Vegan Beetroot & Ginger Brownies
Preparation time: 15 minutes
Baking time: 45 minutes
Makes: 16 small brownies
1-2 tbsp coconut oil for greasing your baking pan
3 tbsp water
1tbsp ground flax seeds
190g (gluten free) plain flour
300g coconut sugar
40g unsweetened (vegan) cacao powder
1tsp baking powder
1/2 tsp salt
a handful of Primrose’s Kitchen raw beetroot and ginger muesli (plus extra for sprinkling on top)

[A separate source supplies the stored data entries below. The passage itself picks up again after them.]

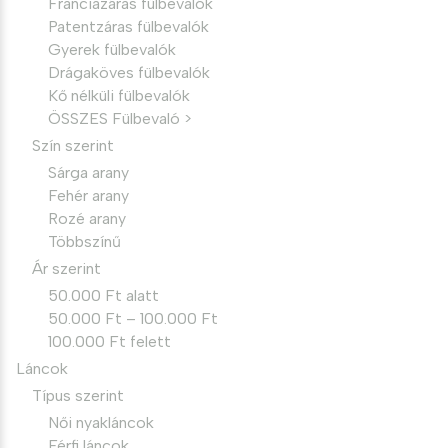
Franciazáras fülbevalók
Patentzáras fülbevalók
Gyerek fülbevalók
Drágaköves fülbevalók
Kő nélküli fülbevalók
ÖSSZES Fülbevaló >
Szín szerint
Sárga arany
Fehér arany
Rozé arany
Többszínű
Ár szerint
50.000 Ft alatt
50.000 Ft – 100.000 Ft
100.000 Ft felett
Láncok
Típus szerint
Női nyakláncok
Férfi láncok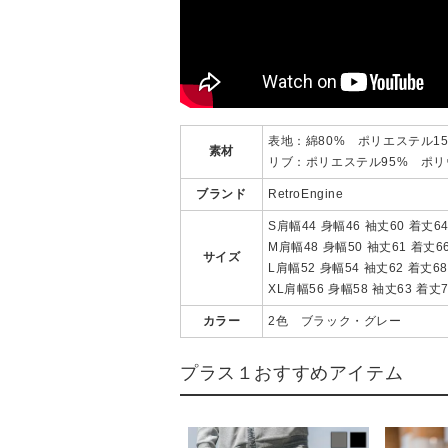
表地：綿80% ポリエステル15
素材
リブ：ポリエステル95% ポリ
ブランド
RetroEngine
S肩幅44 身幅46 袖丈60 着丈6
M肩幅48 身幅50 袖丈61 着丈6
サイズ
L肩幅52 身幅54 袖丈62 着丈68
XL肩幅56 身幅58 袖丈63 着丈7
カラー
2色 ブラック・グレー
プラス１おすすめアイテム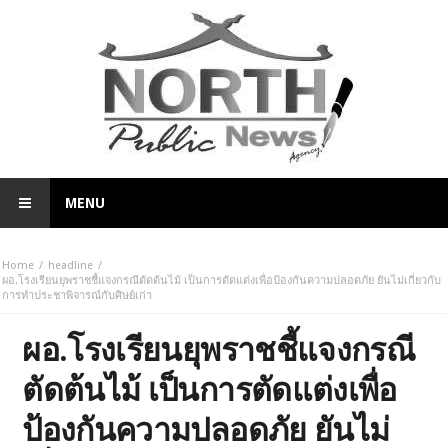
MENU
Home
headline
ผอ.โรงเรียนยุพราชชี้แจงกรณีตัดต้นไม้ เป็นการตัดแต่งเพื่อป้องกันความปลอดภัย ยันไม่เกี่ยวกับ
การทำประชาพิจารณ์กับศิษย์เก่า
ผอ.โรงเรียนยุพราชชี้แจงกรณี
ตัดต้นไม้ เป็นการตัดแต่งเพื่อ
ป้องกันความปลอดภัย ยันไม่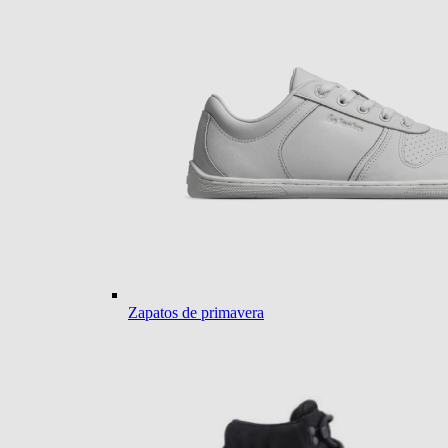
Zapatos de primavera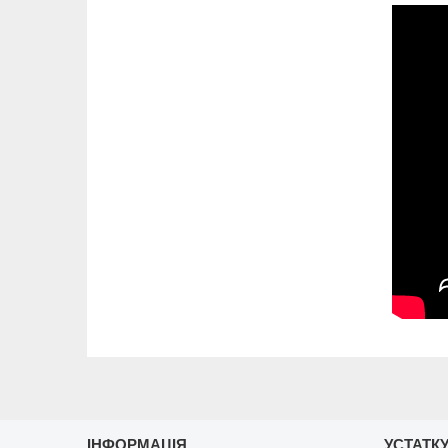
ІНФОРМАЦІЯ
УСТАТКУ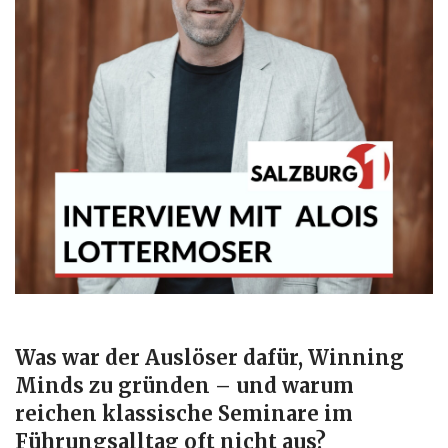
Was war der Auslöser dafür, Winning
Minds zu gründen – und warum
reichen klassische Seminare im
Führungsalltag oft nicht aus?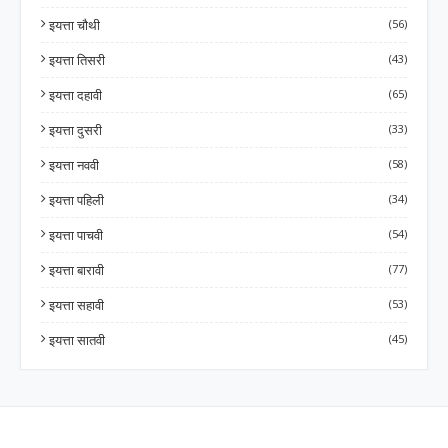
इयत्ता चौथी
(56)
इयत्ता तिसरी
(43)
इयत्ता दहावी
(65)
इयत्ता दुसरी
(33)
इयत्ता नववी
(58)
इयत्ता पहिली
(34)
इयत्ता पाचवी
(54)
इयत्ता बारावी
(77)
इयत्ता सहावी
(53)
इयत्ता सातवी
(45)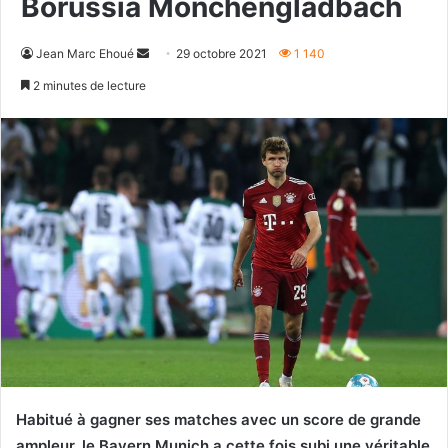
Borussia Mönchengladbach
Envoyer
Jean Marc Ehoué
29 octobre 2021
1 140
un
2 minutes de lecture
courriel
Habitué à gagner ses matches avec un score de grande
ampleur, le Bayern Munich a cette fois subi une véritable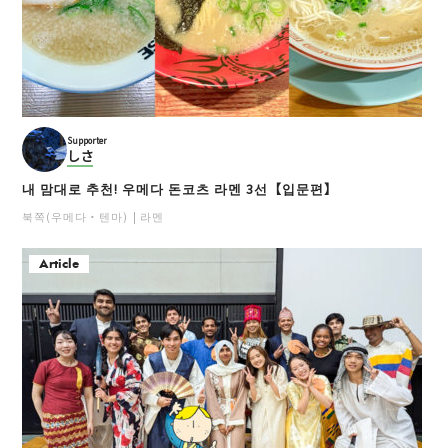
Supporter
しさ
내 맘대로 추천! 우메다 돈코츠 라멘 3선【입문편】
북쪽(우메다・텐마)
라멘
Article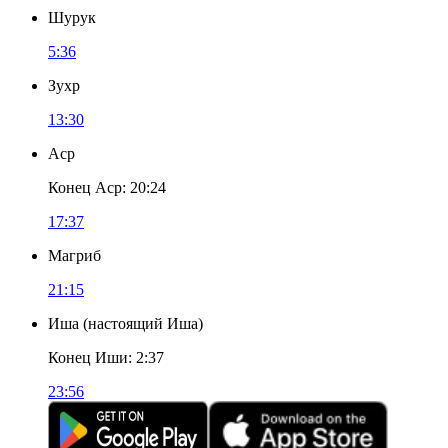
Шурук
5:36
Зухр
13:30
Аср
Конец Аср
:
20:24
17:37
Магриб
21:15
Иша
(
настоящий Иша
)
Конец Иши
:
2:37
23:56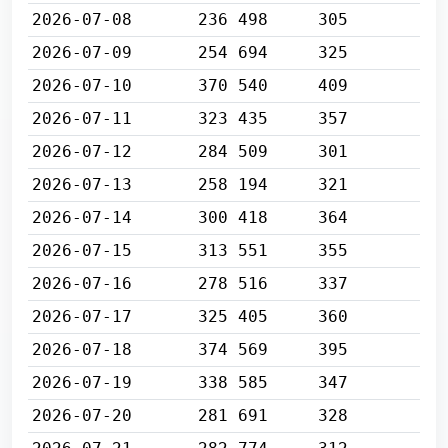
2026-07-08
236 498
305
2026-07-09
254 694
325
2026-07-10
370 540
409
2026-07-11
323 435
357
2026-07-12
284 509
301
2026-07-13
258 194
321
2026-07-14
300 418
364
2026-07-15
313 551
355
2026-07-16
278 516
337
2026-07-17
325 405
360
2026-07-18
374 569
395
2026-07-19
338 585
347
2026-07-20
281 691
328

85g dark (vegan, 80%) chocolate, roughly chopped
300ml almond milk, or milk of your choice
120ml olive oil
Ingredients for the frosting (optional):
250g thick, creamy coconut yoghurt
1-2tbsp unsweetened (vegan) cacao powder
1-2tbsp maple syrup
Preheat the oven to 175C. Line the bottom of a 20cm square baking pan with grease proof baking paper and grease the sides with the coconut oil. Set aside.
Mix the water and ground flax seeds in a small bowl and set aside.
In a large mixing bowl, combine the flour, sugar, cacao powder, baking powder, salt, muesli and chocolate. In a small, separate bowl combine the milk, olive oil and flaxseed/water mixture. Pour these wet ingredients into the bowl with the dry ingredients. Mix until just combined and pour into your prepared baking pan.
Bake in the oven for 45 minutes, watching not to over bake as you want the brownies to be cooked, but also beautifully gooey in the centre.
Whilst the brownies are baking, you can make the frosting (optional) but combining all three ingredients in a small bowl.
When the brownies are done, let them cool for 20 minutes, cover them evenly with the frosting, sprinkle some muesli on top and enjoy!